[Stored data entries]

--

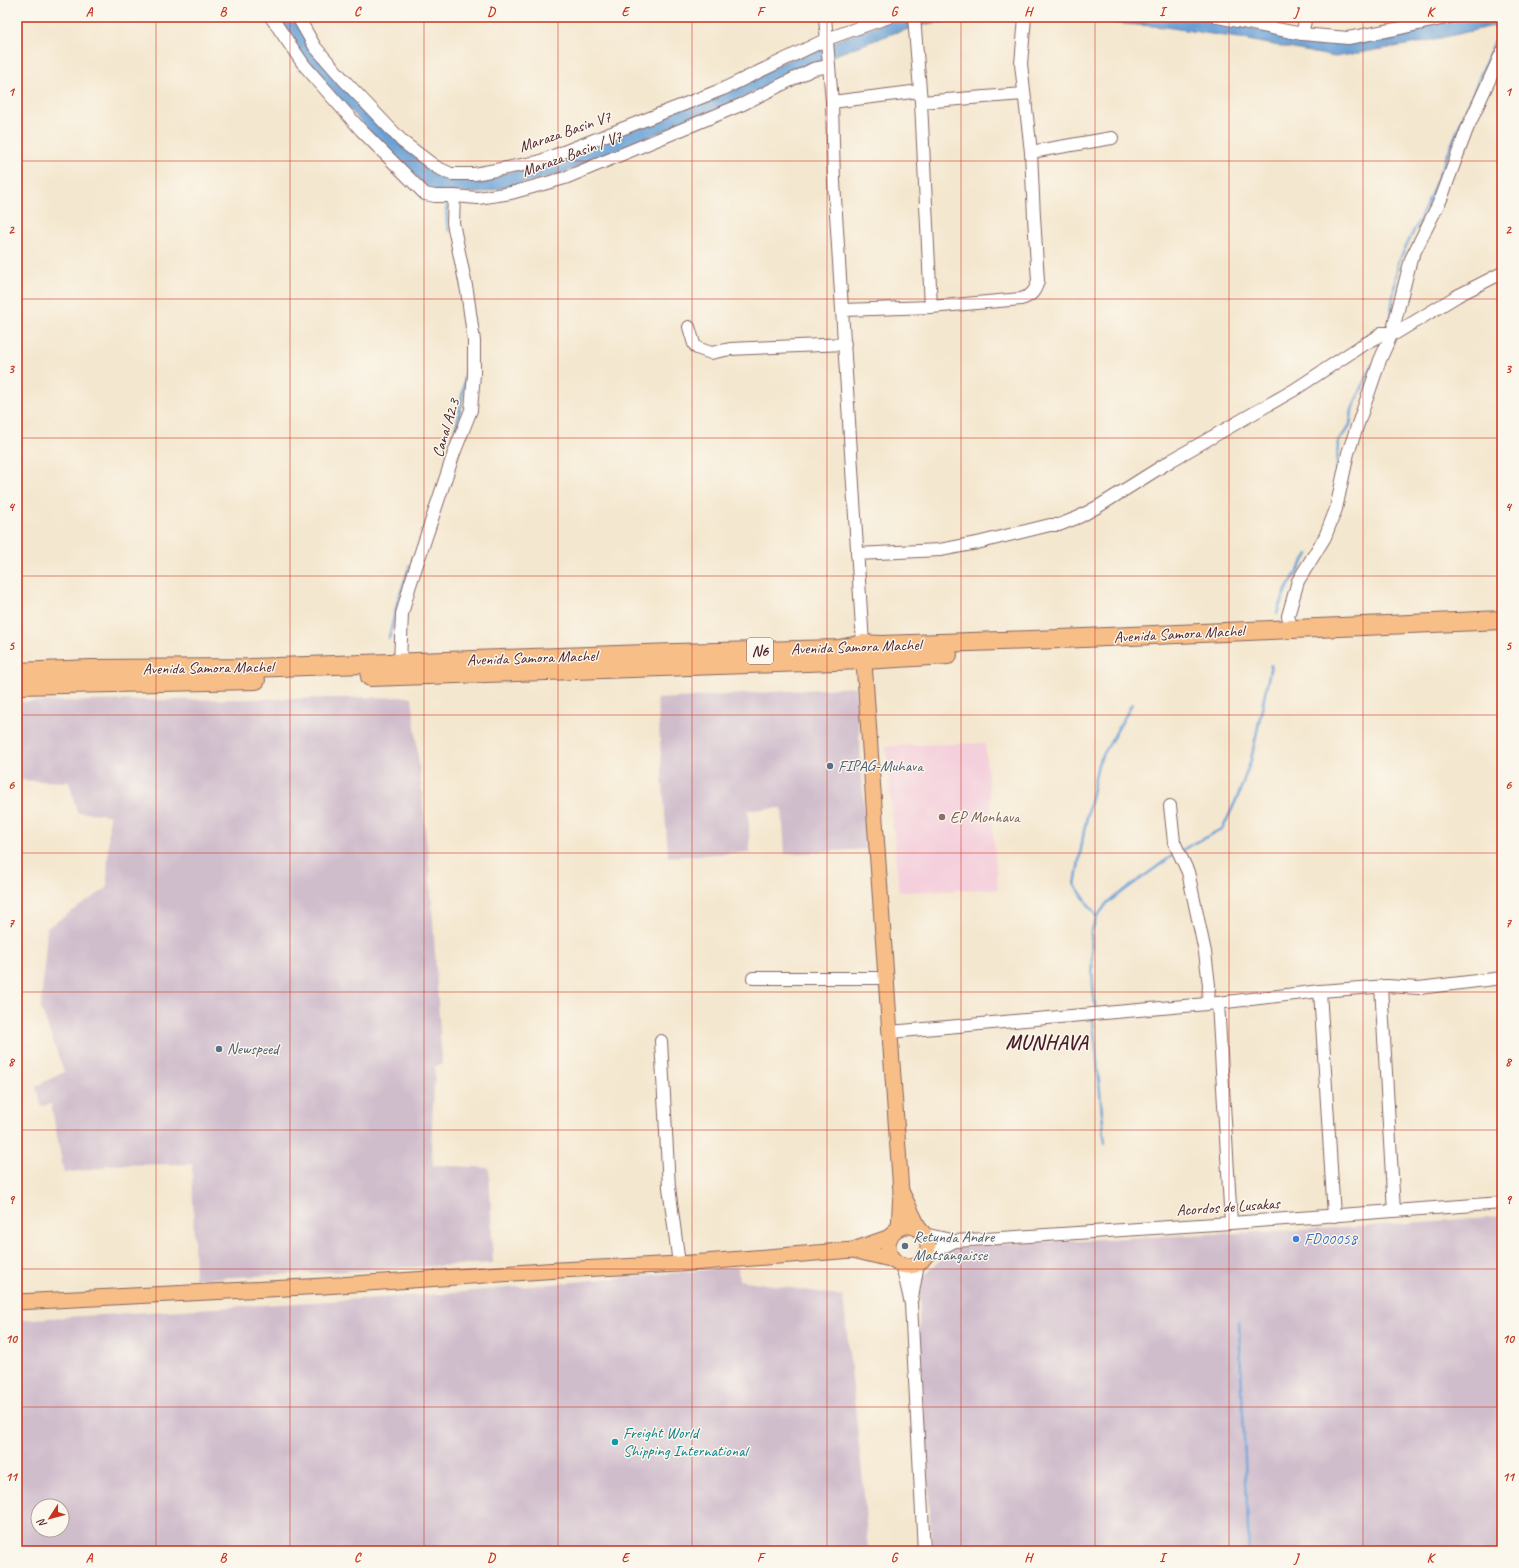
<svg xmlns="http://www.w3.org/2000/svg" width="1519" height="1568" viewBox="0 0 1519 1568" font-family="Caveat,sans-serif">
  <rect width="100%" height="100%" fill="#fbf7ec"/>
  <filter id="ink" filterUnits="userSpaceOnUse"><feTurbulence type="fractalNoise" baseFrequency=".025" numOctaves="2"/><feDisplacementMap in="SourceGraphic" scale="8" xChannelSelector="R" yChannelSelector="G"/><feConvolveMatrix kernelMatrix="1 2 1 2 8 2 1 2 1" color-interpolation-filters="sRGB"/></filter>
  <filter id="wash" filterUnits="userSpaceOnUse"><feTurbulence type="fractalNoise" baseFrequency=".012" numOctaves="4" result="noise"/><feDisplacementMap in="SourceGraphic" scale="16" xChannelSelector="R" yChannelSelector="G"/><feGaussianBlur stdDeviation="0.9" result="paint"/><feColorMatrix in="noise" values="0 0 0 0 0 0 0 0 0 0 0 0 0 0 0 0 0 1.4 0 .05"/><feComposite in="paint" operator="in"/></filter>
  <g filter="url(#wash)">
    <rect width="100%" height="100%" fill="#f4e7cf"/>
    <!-- built -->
    <path fill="#f4cfdc" d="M985 743 998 889 899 892 886 746Z"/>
    <!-- industrial -->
    <g fill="#d0bdcc" fill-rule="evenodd">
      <path d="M856 687 867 849 785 854 782 808 748 810 750 852 668 857 657 699Z"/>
      <path d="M412 697 430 874 442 1064 435 1066 431 1145 433 1165 489 1168 493 1263 195 1279 192 1164 106 1165 104 1168 64 1173 51 1104 41 1106 36 1086 64 1072 41 1008 47 928 107 888 109 815 77 812 69 782 17 780V702Z"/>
      <path d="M1502 1216V1551H932L919 1331 921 1278 951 1250 972 1245 1342 1228Z"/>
      <path d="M738 1267 739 1280 843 1296 863 1481 868 1551H17V1320L442 1294ZM38 1506H62V1530H38Z"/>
    </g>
    <!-- water -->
    <path fill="#67a0d6" stroke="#586080" d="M277 17H294L381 123 429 170 440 177 475 180 538 166 817 48 900 17H1199L1297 38 1346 41 1468 17H1502V24L1418 43 1335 57 1238 38 1165 27 1061 19 992 18 931 23 894 33 835 55 732 102 560 174 480 193 431 191 376 138 307 63Z"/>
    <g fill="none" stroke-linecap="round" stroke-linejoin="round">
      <!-- stream -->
      <g stroke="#67a0d6" stroke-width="2.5">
        <path d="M446 200 447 224 449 231"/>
        <path d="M1390 317 1398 263 1427 204 1498 33 1500 17"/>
        <path d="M466 328 468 349"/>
        <path d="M449 451 459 416 468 358"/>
        <path d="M1336 483 1338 442 1350 425 1352 410 1372 365"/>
        <path d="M1277 613 1286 590 1308 554"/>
        <path d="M389 638 398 600 410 565"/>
        <path d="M1182 850 1223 828 1238 796 1251 760 1271 665"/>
        <path d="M1097 917 1075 885 1084 831 1098 764 1132 704"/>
        <path d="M1095 1007 1093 985 1091 932 1097 917 1107 903 1176 853"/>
        <path d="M1093 1020 1105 1143"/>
        <path d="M1239 1323 1249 1551"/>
      </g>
    </g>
  </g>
  <g filter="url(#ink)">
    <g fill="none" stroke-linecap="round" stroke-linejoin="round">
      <!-- minor casing -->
      <g stroke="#866564" stroke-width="14">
        <g id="minor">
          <path d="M271 17 304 65 361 130 425 194 435 196H454L478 198 511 193 565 178 743 104 813 69 829 66"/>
          <path d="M298 17 315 47 343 79 403 142 436 167 451 174H474L538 162 723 89 827 39 889 17"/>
          <path d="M825 17 832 102 834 182 863 644"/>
          <path d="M914 17 921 102 931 307"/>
          <path d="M1218 17 1302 34 1348 38 1396 29 1450 17"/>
          <path d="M1302 34 1306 17"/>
          <path d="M832 102 920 91"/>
          <path d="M921 102 1024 94"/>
          <path d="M1031 152 1112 138"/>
          <path d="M843 310 931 307 1021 299C1032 296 1035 291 1038 281L1034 217 1031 152 1021 64 1025 17"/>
          <path d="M689 327 694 344 697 348 711 353 730 349 845 344"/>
          <path d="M857 554 940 550 977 543 1050 525H1059L1079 517 1099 506 1172 460 1294 390 1361 346 1376 338 1381 333H1396L1457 296 1502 273"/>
          <path d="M1292 629 1288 616 1298 581 1325 537 1336 509 1348 453 1380 360 1392 333 1411 259 1441 199 1467 129 1502 52"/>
          <path d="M400 663 402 614 410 585 454 453 471 410 474 374V341L467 291 453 223 454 196"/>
          <path d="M1170 806 1174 842 1188 872 1205 952 1209 985 1208 1003"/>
          <path d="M753 978H887"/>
          <path d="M1381 986 1394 1211"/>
          <path d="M1320 991 1334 1216"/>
          <path d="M1218 1003 1231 1223"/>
          <path d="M890 1032 1218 1003 1320 991 1387 986 1419 988 1502 978"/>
          <path d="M661 1041 669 1187 679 1264"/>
          <path d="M924 1234 955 1241 1231 1223 1502 1203"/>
          <path d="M924 1257 955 1241"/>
          <path d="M902 1265 911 1304 924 1551"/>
          <path d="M912 1298 918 1263"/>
        </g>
      </g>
      <!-- major casing -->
      <g stroke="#866564" stroke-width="17">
        <g id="major">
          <path d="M863 648 901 1192 899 1228"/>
          <path d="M902 1193 920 1230"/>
          <circle cx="908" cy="1246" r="20"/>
          <path d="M853 1250 894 1260"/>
          <path d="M17 1302 324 1286 559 1270 679 1264 853 1250 890 1237"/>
        </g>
      </g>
      <!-- highway casing -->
      <g stroke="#866564" stroke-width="20">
        <g id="highway">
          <path d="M17 672 91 669 250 668 674 653 839 649 863 644 881 645 1060 639 1502 620"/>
          <path d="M370 677 864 660 948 655"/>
          <path d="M17 685 256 680"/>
        </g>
      </g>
      <!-- minor -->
      <use href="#minor" stroke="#fff" stroke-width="12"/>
      <!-- major -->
      <use href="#major" stroke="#f7be87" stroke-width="15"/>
      <!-- highway -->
      <use href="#highway" stroke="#f7be87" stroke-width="18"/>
    </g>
  </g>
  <!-- grid -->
  <path fill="none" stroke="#c8321e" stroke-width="1" stroke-opacity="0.55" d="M156 17V1551M290 17V1551M424 17V1551M558 17V1551M692 17V1551M827 17V1551M961 17V1551M1095 17V1551M1229 17V1551M1363 17V1551M17 161H1502M17 299H1502M17 438H1502M17 576H1502M17 715H1502M17 853H1502M17 992H1502M17 1130H1502M17 1269H1502M17 1407H1502"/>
  <!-- markers -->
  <g fill="#5c6f8a" stroke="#fbf7ec" stroke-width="1.5">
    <circle cx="830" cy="766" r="4"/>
    <circle cx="219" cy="1049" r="4"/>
    <circle cx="905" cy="1246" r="4"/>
  </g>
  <circle fill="#8d6e63" stroke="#fbf7ec" stroke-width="1.5" cx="942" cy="817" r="4"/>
  <circle fill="#3f7fe0" stroke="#fbf7ec" stroke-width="1.5" cx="1296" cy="1239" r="4"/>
  <circle fill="#0f9aa8" stroke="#fbf7ec" stroke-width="1.5" cx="615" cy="1442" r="4"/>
  <g text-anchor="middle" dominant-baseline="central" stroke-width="3" stroke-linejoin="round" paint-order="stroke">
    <!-- shield labels -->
    <rect fill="#fbf7ec" stroke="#7f6065" stroke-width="1" x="747" y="638" width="26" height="26" rx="3"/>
    <g font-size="15" font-weight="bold" fill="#4a1f2b">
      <text x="760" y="651">N6</text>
    </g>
    <!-- street labels -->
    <g font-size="16" fill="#4a1f2b" stroke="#fbf7ec">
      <text transform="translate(565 132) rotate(-19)">Maraza Basin V7</text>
      <text transform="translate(572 154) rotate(-20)">Maraza Basin / V7</text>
      <text transform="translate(446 428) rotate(-73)">Canal A2.3</text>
      <text transform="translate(1179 634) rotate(-3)">Avenida Samora Machel</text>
      <text transform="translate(856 647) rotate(-2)">Avenida Samora Machel</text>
      <text transform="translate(532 658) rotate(-2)">Avenida Samora Machel</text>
      <text transform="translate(208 668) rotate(-1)">Avenida Samora Machel</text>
      <text transform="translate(1228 1207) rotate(-4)">Acordos de Lusakas</text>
    </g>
    <!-- service labels -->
    <g font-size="16" fill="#4e5e75" stroke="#fbf7ec" text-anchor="start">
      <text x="838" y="766">FIPAG-Muhava</text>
      <text x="227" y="1049">Newspeed</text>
      <text x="913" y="1237">Retunda Andre<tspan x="913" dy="18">Matsangaisse</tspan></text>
    </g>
    <!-- education labels -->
    <g font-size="16" fill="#785e54" stroke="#fbf7ec" text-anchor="start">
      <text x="950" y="817">EP Monhava</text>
    </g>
    <!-- shop labels -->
    <g font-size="16" fill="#366cbe" stroke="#fbf7ec" text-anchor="start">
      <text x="1304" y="1239">FD00058</text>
    </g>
    <!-- culture labels -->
    <g font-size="16" fill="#0d838f" stroke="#fbf7ec" text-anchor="start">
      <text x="623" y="1433">Freight World<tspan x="623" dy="18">Shipping International</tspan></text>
    </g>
    <!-- district labels -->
    <g font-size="20" font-weight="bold" letter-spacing="1" fill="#4a1f2b" stroke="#fbf7ec">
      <text x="1047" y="1042">MUNHAVA</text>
    </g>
  </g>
  <!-- margin -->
  <rect width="1519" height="1568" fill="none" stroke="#fbf7ec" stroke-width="44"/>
  <!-- north arrow -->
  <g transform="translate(50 1518) rotate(234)"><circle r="19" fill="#fbf7ec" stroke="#b4a19f"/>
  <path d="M0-3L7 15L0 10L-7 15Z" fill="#c8321e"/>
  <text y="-6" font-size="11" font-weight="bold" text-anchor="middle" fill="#4a1f2b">N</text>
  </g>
  <rect x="22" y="22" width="1475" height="1524" fill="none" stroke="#c8321e" stroke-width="1.5"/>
  <g font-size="13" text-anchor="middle" font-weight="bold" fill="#c8321e">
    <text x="89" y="16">A</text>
    <text x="223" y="16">B</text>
    <text x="357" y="16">C</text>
    <text x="491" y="16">D</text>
    <text x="625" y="16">E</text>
    <text x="760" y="16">F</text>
    <text x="894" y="16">G</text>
    <text x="1028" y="16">H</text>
    <text x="1162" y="16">I</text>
    <text x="1296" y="16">J</text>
    <text x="1430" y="16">K</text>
    <text x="11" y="96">1</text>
    <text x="1508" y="96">1</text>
    <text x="11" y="234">2</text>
    <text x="1508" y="234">2</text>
    <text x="11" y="373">3</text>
    <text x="1508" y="373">3</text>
    <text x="11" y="511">4</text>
    <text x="1508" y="511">4</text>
    <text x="11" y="650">5</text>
    <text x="1508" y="650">5</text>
    <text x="11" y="789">6</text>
    <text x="1508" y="789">6</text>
    <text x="11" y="927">7</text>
    <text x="1508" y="927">7</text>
    <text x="11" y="1066">8</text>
    <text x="1508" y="1066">8</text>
    <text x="11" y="1204">9</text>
    <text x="1508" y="1204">9</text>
    <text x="11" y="1343">10</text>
    <text x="1508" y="1343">10</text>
    <text x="11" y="1481">11</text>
    <text x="1508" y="1481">11</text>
    <text x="89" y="1562">A</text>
    <text x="223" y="1562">B</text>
    <text x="357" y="1562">C</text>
    <text x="491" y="1562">D</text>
    <text x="625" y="1562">E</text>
    <text x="760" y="1562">F</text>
    <text x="894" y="1562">G</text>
    <text x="1028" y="1562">H</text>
    <text x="1162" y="1562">I</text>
    <text x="1296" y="1562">J</text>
    <text x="1430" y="1562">K</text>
  </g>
</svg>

--

Exercise directions: Your answer should be only the number of lines in the records that hold the word "wash".

Result of this task: 2